October 9, 2000
It was their choice to build a city at the end of a rural road
It may seem like standard practice for commuters to pay the price for growth, but we need to question the differing standards applied to commuter rights to the road by Redmond and King County.
When Redmond was regulating the sewer line construction for Redmond Ridge, lane closures were not allowed before 9 a.m. in the morning or after 3:30 p.m. in the afternoon. Redmond was more concerned with commuters getting to school and to work than Quadrant meeting its construction deadlines.
Now it's King County regulating Quadrant's road improvements to Novelty Hill Road and citizen interests and impacts are being ignored.
A homeowner leaving his home at 8 a.m. anywhere near Redmond Ridge is now facing at least 30 minutes to get to Avondale Road. 30-plus minutes to go 1.5-2 miles that would otherwise take about 3 minutes.
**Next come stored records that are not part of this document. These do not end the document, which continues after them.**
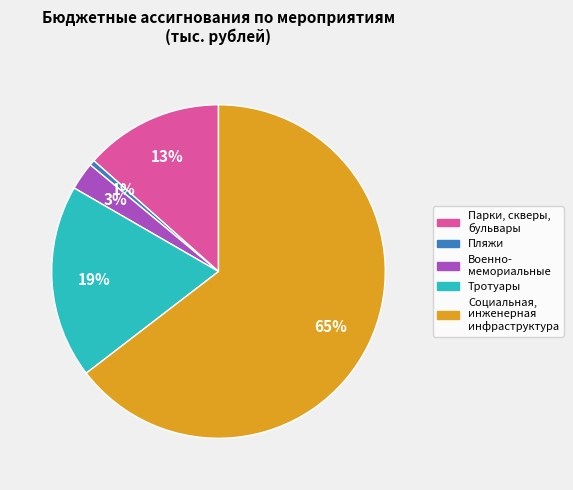

How many slices are in this pie chart?

5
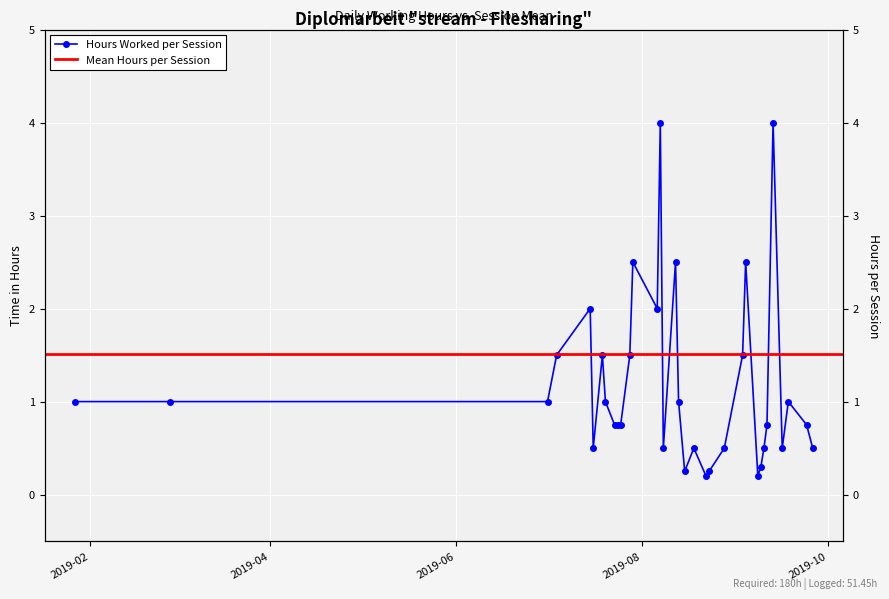

True or false: there are more than 2 points higher than both neighbors.

True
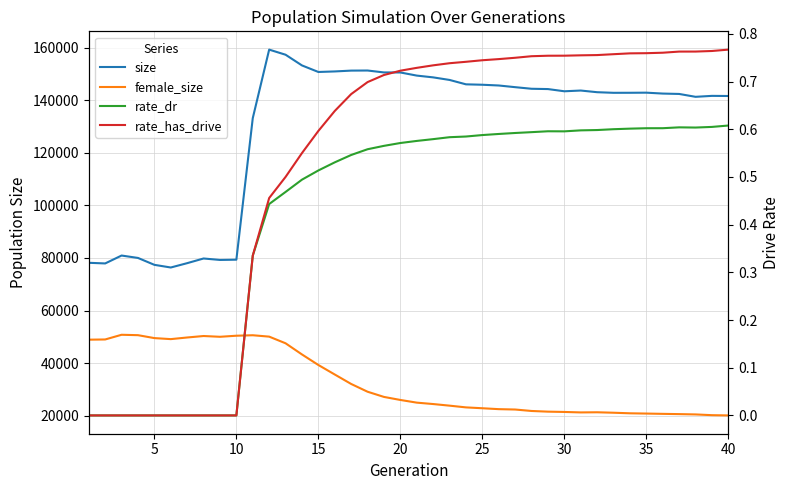

What are all the series names shown in the legend?

size, female_size, rate_dr, rate_has_drive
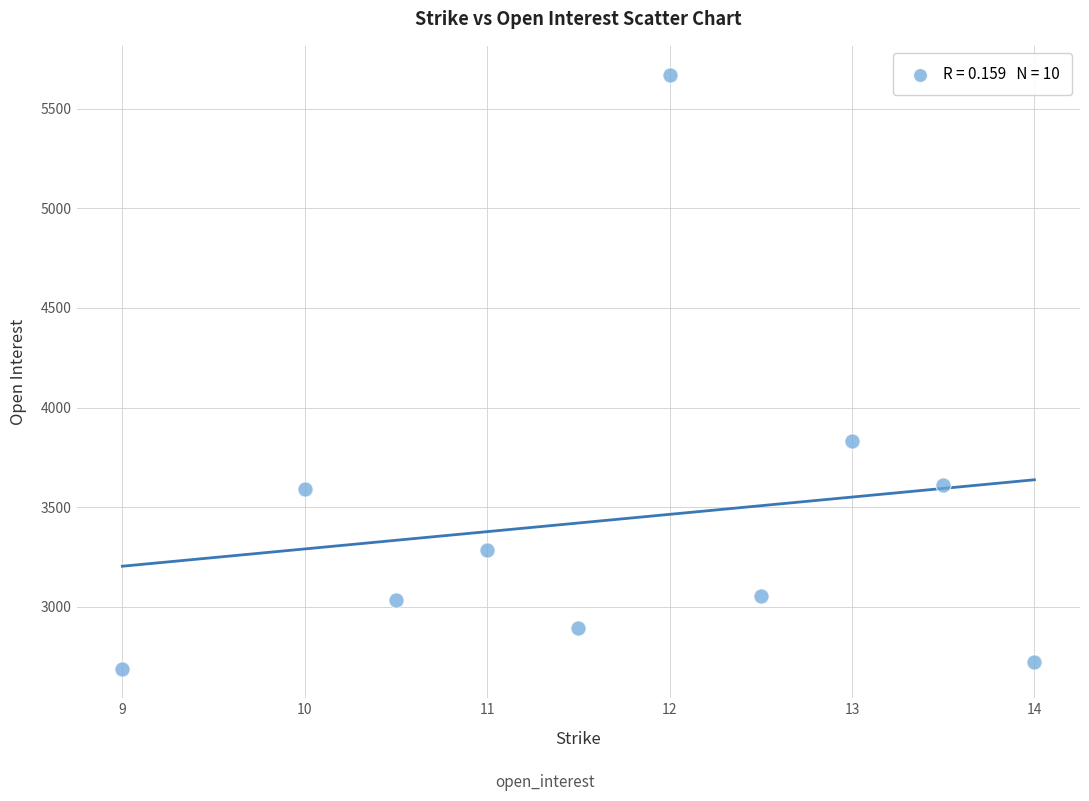

What Y value in the scatter plot is closest to 4178?

3833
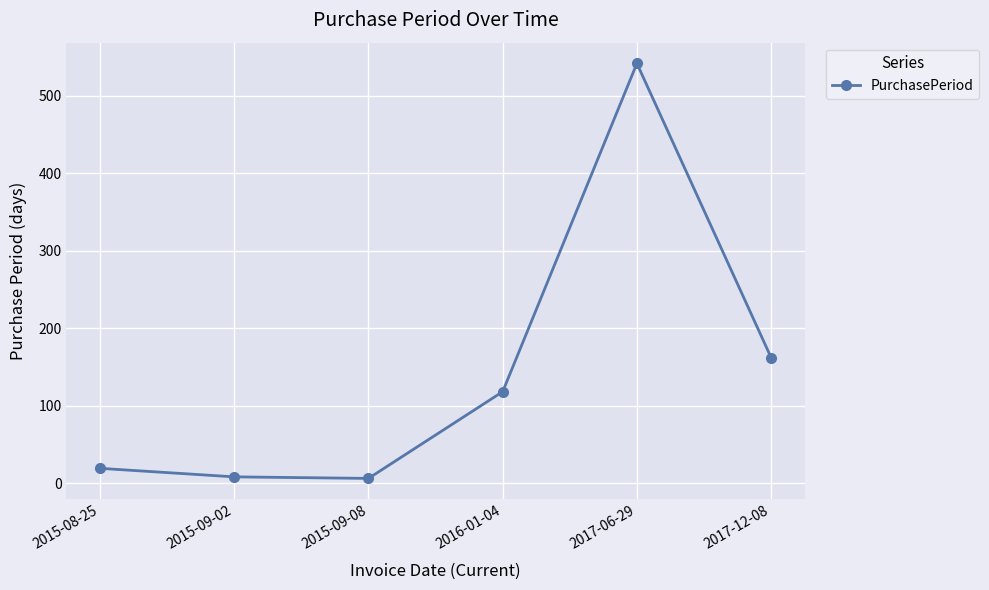

What is the difference between the second highest and second lowest values?

154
To make matters worse, traffic in the one open lane is being consistently stopped to let every Quadrant truck have precedence in getting to and from the sites of construction.
Homeowners who live on Novelty and Union Hills didn't want this city built. They certainly didn't want the traffic.
The least King County can do is to keep the commute hours open on Novelty Hill Road so kids aren't late for school and workers can get to their jobs.
If it costs Quadrant a few more dollars, remember that it was their choice to build a city at the end of a rural road.